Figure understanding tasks
----------
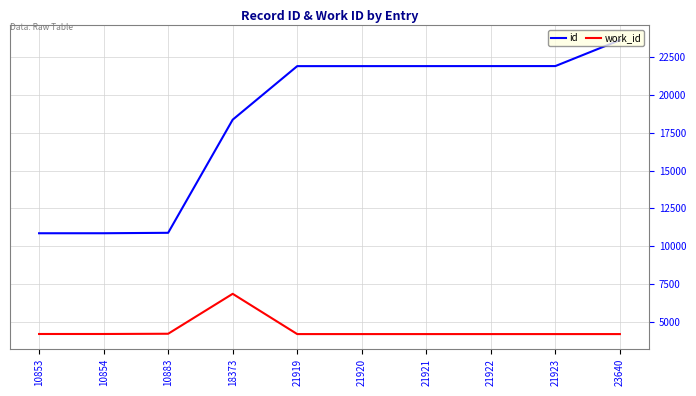

Is it true that work_id equals 1789 at 21920?

False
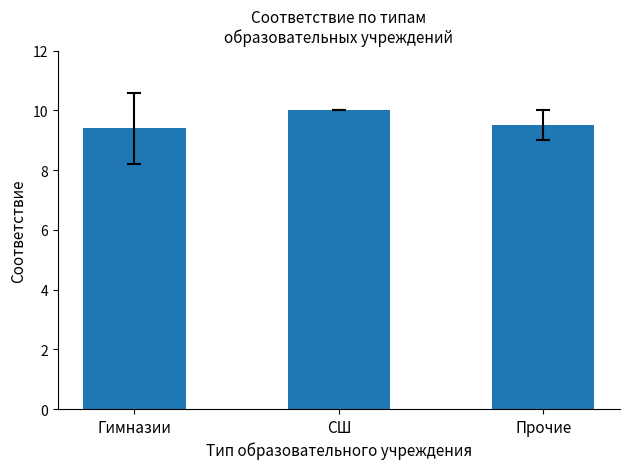

What is the minimum value shown in the chart?

9.4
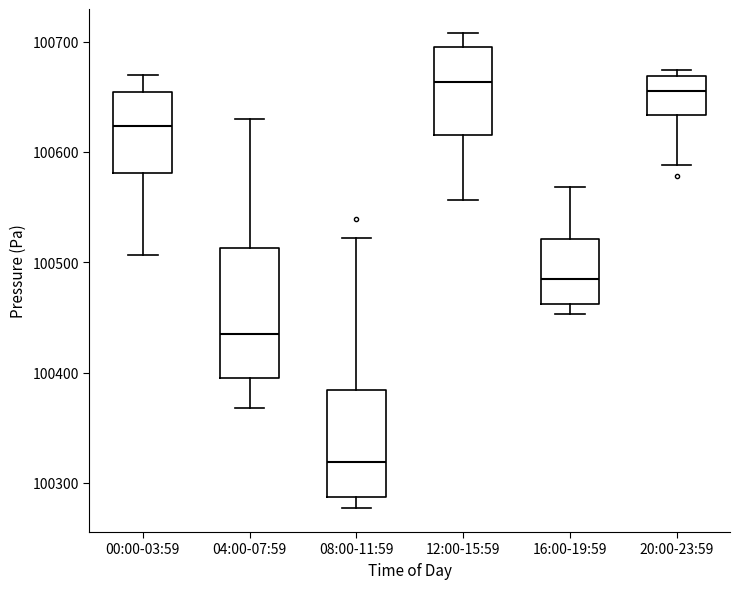

Reading left to right, transcribe this box plot: for each box, give where its median line is, the range the box spans, and where its two whiskers end, as read against the y-axis. The values are not printed on the chart, so give them approximately, as read against the axis.

00:00-03:59: median 100620, box 100580 to 100650, whiskers 100510 to 100670
04:00-07:59: median 100440, box 100400 to 100510, whiskers 100370 to 100630
08:00-11:59: median 100320, box 100290 to 100380, whiskers 100280 to 100520
12:00-15:59: median 100660, box 100620 to 100700, whiskers 100560 to 100710
16:00-19:59: median 100490, box 100460 to 100520, whiskers 100450 to 100570
20:00-23:59: median 100660, box 100630 to 100670, whiskers 100590 to 100670 (just above the box's upper edge)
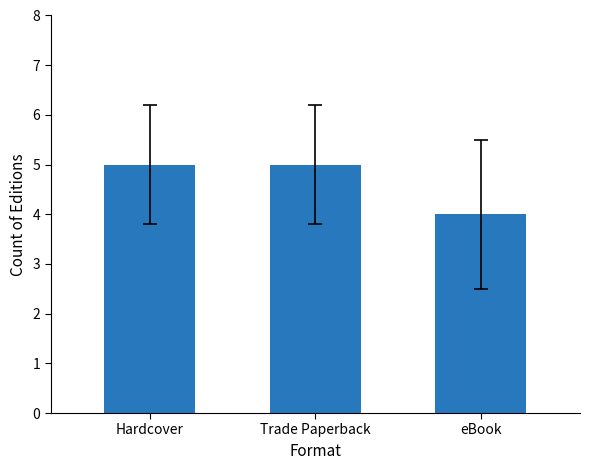

Approximately how many times larger is the value at Trade Paperback compared to Hardcover?

1.0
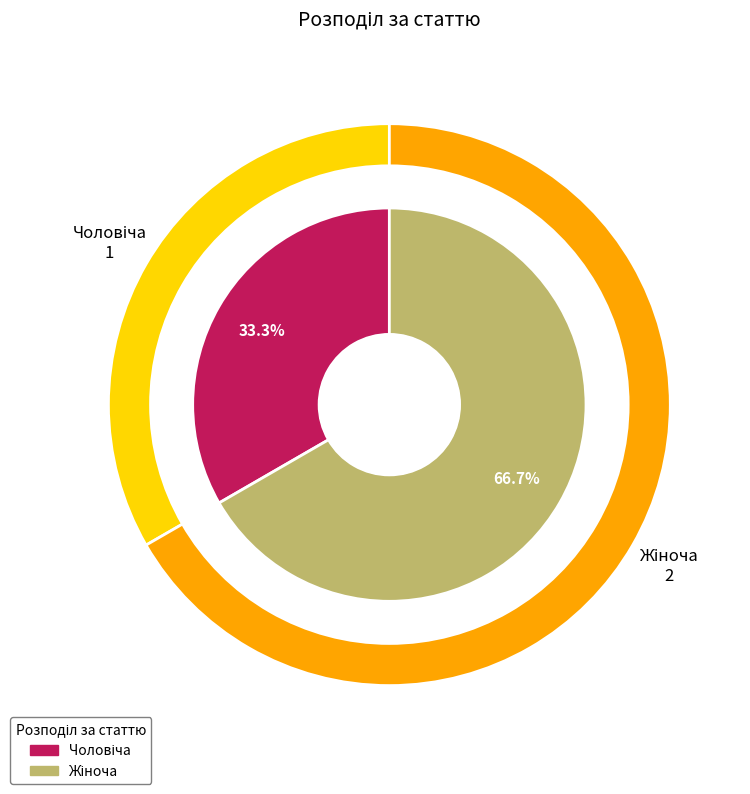

How many segments does this pie chart have?

2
----------
**ACTION ITEM:**
Rewrite all of the rows above with every occurrence of "chart" changed to "graph" and nothing else altered, omitting the pictures.

**EXPECTED ANSWER:**
Is it true that work_id equals 1789 at 21920?

False

What is the minimum value shown in the graph?

9.4

Reading left to right, transcribe this box plot: for each box, give where its median line is, the range the box spans, and where its two whiskers end, as read against the y-axis. The values are not printed on the graph, so give them approximately, as read against the axis.

00:00-03:59: median 100620, box 100580 to 100650, whiskers 100510 to 100670
04:00-07:59: median 100440, box 100400 to 100510, whiskers 100370 to 100630
08:00-11:59: median 100320, box 100290 to 100380, whiskers 100280 to 100520
12:00-15:59: median 100660, box 100620 to 100700, whiskers 100560 to 100710
16:00-19:59: median 100490, box 100460 to 100520, whiskers 100450 to 100570
20:00-23:59: median 100660, box 100630 to 100670, whiskers 100590 to 100670 (just above the box's upper edge)

Approximately how many times larger is the value at Trade Paperback compared to Hardcover?

1.0

How many segments does this pie graph have?

2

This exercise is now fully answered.